Rönesans'ta astronomi


  • Kopernik Güneş merkezli güneş sistemi modelini fikir olarak ortaya attı.
  • Kopernik'in fikri Galileo ve Kepler tarafından savunuldu, geliştirildi ve düzeltildi.
  • Kepler Güneş’in çevresindeki gezegenlerin hareketini belirleyen bir yasalar sistemi olduğunu düşünen ilk kişi oldu.
  • Çekimi hareket yasalarıyla tanımlayan Newton oldu. Böylece gezegenlerin hareketine makul bir açıklama getiren ilk kişi de o oldu. Aynı zamanda yansıtıcı teleskobu icat etti.

Günümüzde astronomi

Astronomi 19. ve özellikle 20. yüzyılda baş döndürücü bir hızla ilerlemiştir.
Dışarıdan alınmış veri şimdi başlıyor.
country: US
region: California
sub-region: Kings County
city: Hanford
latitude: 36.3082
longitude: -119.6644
Yakın zamanlardaki keşif ve gelişmelerle ilgili olarak şunlar söylenebilir:
  • Teleskopların geliştirilmiş olmasının yanı sıra, diğer bilim dallarındaki ilerlemelerin de gök bilimine yardımcı olmaları sayesinde, evrenin gizleri bir bir açığa çıkmaktadır.
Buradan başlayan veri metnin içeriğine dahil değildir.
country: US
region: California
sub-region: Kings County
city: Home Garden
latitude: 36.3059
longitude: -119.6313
  • Astronomideki en önemli gelişmelerden biri, tayf ölçümü de denilen spektroskopinin (maddelerin ışıkla olan etkileşimlerini anlamaya çalışma, maddelerin soğurduğu ve yaydığı ışığı, yani elektromanyetik dalgaları saptayarak maddenin yapısı hakkında sonuçlara varma tekniği) yani yıldız ışığının elektromanyetik spektral analizine başlanmış olmasıdır.
  • Diğer yıldızların ışıklarının analizi, bu yıldızların ışığının temelde Güneş’in ışığından farksız olduğunu, fakat yıldızlar arasında sıcaklık, kütle ve boyut bakımından son derece büyük farklılıklar bulunduğunu göstermiştir.
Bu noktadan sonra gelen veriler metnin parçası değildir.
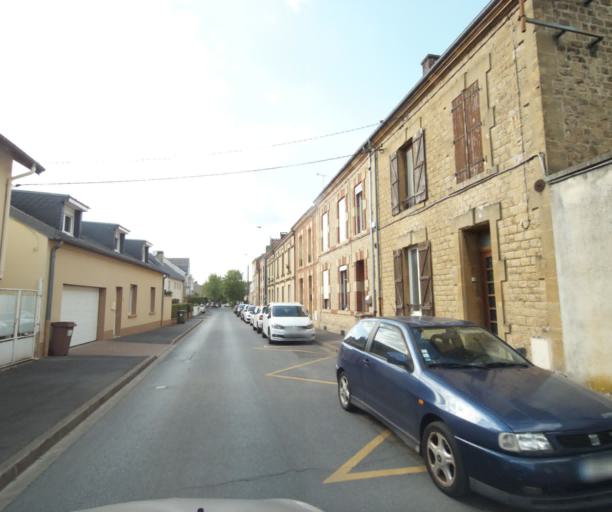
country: FR
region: Champagne-Ardenne
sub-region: Departement des Ardennes
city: Montcy-Notre-Dame
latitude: 49.7774
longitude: 4.7334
Evrenin genişlemesi, galaksiler giderek birbirinden uzaklaşmaktadır.
  • 20. yüzyılın başında diğer galaksilerden ayrı bir birim olarak galaksimizin varlığı kanıtlanabilmiştir.
  • Ardından Hubble yasası ile evrenin bir genişleme içinde olduğu saptanmıştır; galaksiler giderek birbirinden uzaklaşmaktadır.
  • Kozmolojik termik ışıma (fosil ışıması) ve kimyasal elementler ve izotoplarının maddeden ayrılmasını açıklayan farklı nükleosentez teorileriyle büyük ölçüde astronomi ve fiziğe dayalı olan Büyük Patlama kuramı yoluyla kozmoloji özellikle 20. yüzyılda büyük gelişmeler göstermiştir.
  • 20. yüzyılın bu alandaki son gelişmeleri olarak, radyoteleskopların, radyoastronominin, modern bildirişim araçlarının ortaya çıkması sayılabilir. Bunlar sayesinde,elektromanyetik dalgalarla uzayı aşan parçacıkların spektroskopik analizi yapılabilmiş ve böylece uzak gök cisimleri üzerinde yeni deney türleri olanaklı hale gelmiştir.